This topic will largely be left for future discussion under another subject, but it occurs to me that much might be accomplished by proper attention to nutrition, especially when setting out trees for grafting, selection of proper site, fertility of soil, cultivation to aid absorption, etc. I have observed limbs of animals much smaller than normal due to prohibited movements or lack of proper circulation, one side of a tree developed out of proportion, eggs without hard shell due to lack of calcium in the hen's diet, and I know of an old English walnut tree that bears nuts with shells so thin as to be almost negligible. I am told that at one time this tree bore a nut with a much thicker shell. It has never had any attention and it is quite probable that the lack of proper shell building elements causes the trouble. I have grafted a few of these and I want to see what happens by furnishing better nutrition.

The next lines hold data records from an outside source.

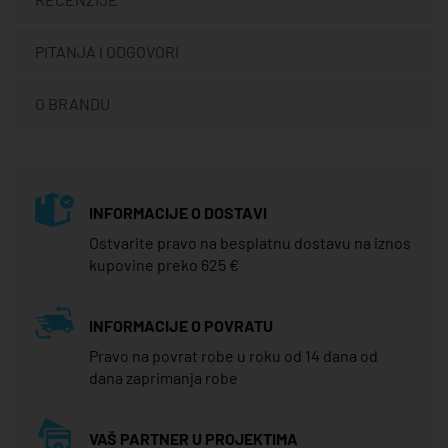
PITANJA I ODGOVORI
O BRANDU
INFORMACIJE O DOSTAVI
Ostvarite pravo na besplatnu dostavu na iznos
kupovine preko 625 €
INFORMACIJE O POVRATU
Pravo na povrat robe u roku od 14 dana od
dana zaprimanja robe
VAŠ PARTNER U PROJEKTIMA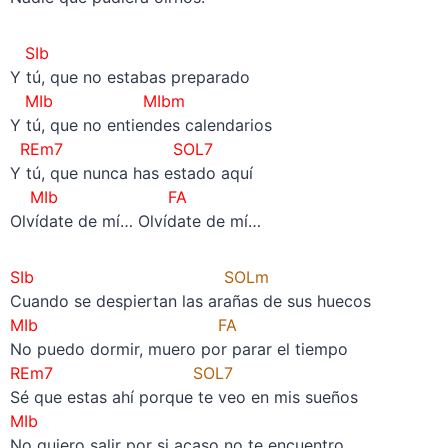
SIb
Y tú, que no estabas preparado
MIb MIbm
Y tú, que no entiendes calendarios
REm7 SOL7
Y tú, que nunca has estado aquí
MIb FA
Olvídate de mí… Olvídate de mí…
SIb
SOLm
Cuando se despiertan las arañas de sus huecos
MIb
FA
No puedo dormir, muero por parar el tiempo
REm7
SOL7
Sé que estas ahí porque te veo en mis sueños
MIb
No quiero salir por si acaso no te encuentro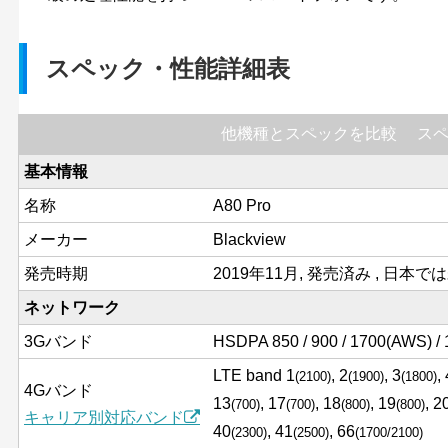
スペック・性能詳細表
他機種とスペックを比較
ス
基本情報
名称
A80 Pro
メーカー
Blackview
発売時期
2019年11月, 発売済み , 日本で
ネットワーク
3Gバンド
HSDPA 850 / 900 / 1700(AWS) / 
LTE band 1
, 2
, 3
,
(2100)
(1900)
(1800)
4Gバンド
13
, 17
, 18
, 19
, 2
(700)
(700)
(800)
(800)
キャリア別対応バンド
40
, 41
, 66
(2300)
(2500)
(1700/2100)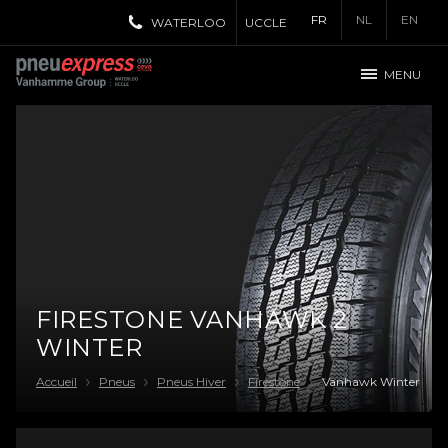
FR
NL
EN
WATERLOO
UCCLE
MENU
FIRESTONE VANHAWK 2
WINTER
Accueil
Pneus
Pneus Hiver
Firestone
Vanhawk Winter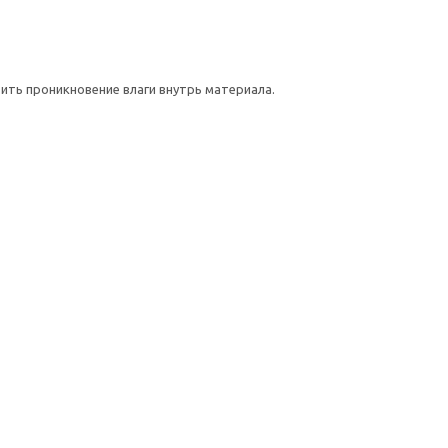
ть проникновение влаги внутрь материала.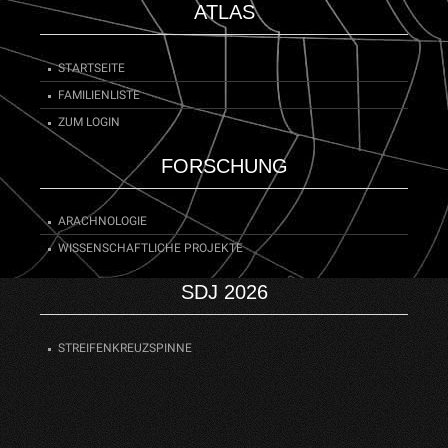
ATLAS
STARTSEITE
FAMILIENLISTE
ZUM LOGIN
FORSCHUNG
ARACHNOLOGIE
WISSENSCHAFTLICHE PROJEKTE
SDJ 2026
STREIFENKREUZSPINNE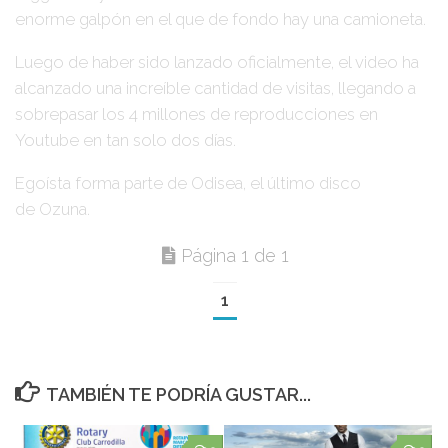
enorme galpón en el que de fondo hay una camioneta.
Luego de haber sido lanzado oficialmente, el video ha
alcanzado una increíble cantidad de visitas, llegando a
sobrepasar los 4 millones de reproducciones en
Youtube en tan solo dos días.
Egoísta
forma parte de
Odisea
, el último disco
de
Ozuna
.
Página 1 de 1
1
TAMBIÉN TE PODRÍA GUSTAR...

Concerning scion wood, I have "ringed" some limbs, similar to the method used sometimes in producing extra large fruit, in an effort to have the scion store up a large amount of nutrition. This experiment I shall continue in the spring.
This article is based entirely on my own ideas, observations and conclusions in connection with old standing principles. As previously stated, I claim nothing new and my only desire is to stimulate others to make like observations.
Carrying out my conclusions in my work next spring I propose to cut the tops out of all my trees, leaving a few lower limbs instead of the top ones, allow them to start growth a little before grafting, pinch the tip from that growth, and, in addition to covering with paraffin or some combination of it, shade the scions on the south-west side, either by tipping branches over them or some other way. Paper bags seem to absorb the paraffin. Double grafting in the case of the Vest and the Weiker will be tried. Whitewashing the stock to prevent sun burn will be used where necessary. Several other experiments based on the idea of cellular stimulation before the scions are placed in position will be tried.
Dr. M. B. Waite, of the Federal Insecticide and Fungicide Board, U. S.
Department of Agriculture, spoke as follows:
DR. WAITE: Some of you may recall that several years ago, when you were meeting here in this hall, I gave you a paper on the nut diseases of the northeastern part of the United States, and it would not be desirable to go over that same ground again. At that time, we took up the bacteriosis of the Persian Walnut, and filbert blight, and I outlined a program of proposed treatment for the filbert blight. It might be interesting to note here that Dr. Morris, and I believe also Mr. Bean, put that treatment into practice with success. The situation still remains, however, that we do not know of diseased plantings of any size. If we find a real plantation of filberts we will be glad to attempt control measures ourselves. I have planted about two dozen filberts and they still remain free from the disease. There are very few local hazel nuts, wild or cultivated, around Washington; but we understand that the few hazel nuts are free from this disease.
There are two or three things I wish to mention. One is the repeated inquiries reaching my office with regard to the non-filling of nuts, mostly the cultivated nuts, sometimes the pecan, sometimes the black walnut, and frequently the English walnut. The subject is a complicated one and the disease is not one that we can put under the microscope and diagnose at once. The trouble is due to a complex of varietal and environmental conditions, the effect of the conditions of growth, of soil fertility, temperature, soil, water and humidity, sunshine, etc., on that plant. Very often it is because people get the wrong variety and do not know what they have. They may have an unproductive seedling.
On the other hand a good variety may fail to bear in a locality where it is not suited. Very frequently the real lack is in soil fertility. Of course the success of the pecan trees down South around pig pens is an old joke to you gentlemen, but there is truth in that. For good nuts there is often need for a little extra manure or fertilizer, or perhaps both. Sometimes there are rich pockets in the earth where those trees would like to grow, or rich bottom lands which will produce without manure. I think one of the best ways is to fertilize with manure, if possible. Pollination troubles in connection with the non-filling and dropping of the nuts should be thought of.
Then there is another angle to be considered, and perhaps I can express it most definitely to you by citing the example of the June drop of peaches. Whenever a tree, like the peach tree or the pecan or the black walnut, sets its fruit in the spring, you will find that there are cross-pollinated and self-pollinated fruits. These will begin to drop their nuts or their fruit at definite stages. Furthermore we will find the abortive seeds are not one size. This means that there were definite stages of the pollination and of the fertilization. I should like to work that up and find what the stages are.
The last big step in the dropping of the peach tree is the shedding of the fruit just as the pits are hardening. When they are hard the fruit does not fall. So this June-drop question ties in with the complications of pollination and nutrition. We know from experiments on the sterility of the pear tree, if highly fed and cultivated, such as those I worked on in the city of Rochester, that those highly fed trees will have some self-fertilized pears. In all of the pears we got no pears resulted when pollinized with the pollen of the same variety, except on those well fed trees. We learned this in the East, and have since found the same type of self-fertilized pear occurring naturally in California and other places in the West. In nut production that whole question of setting and filling is tied up in a complicated way with pollination and nutrition.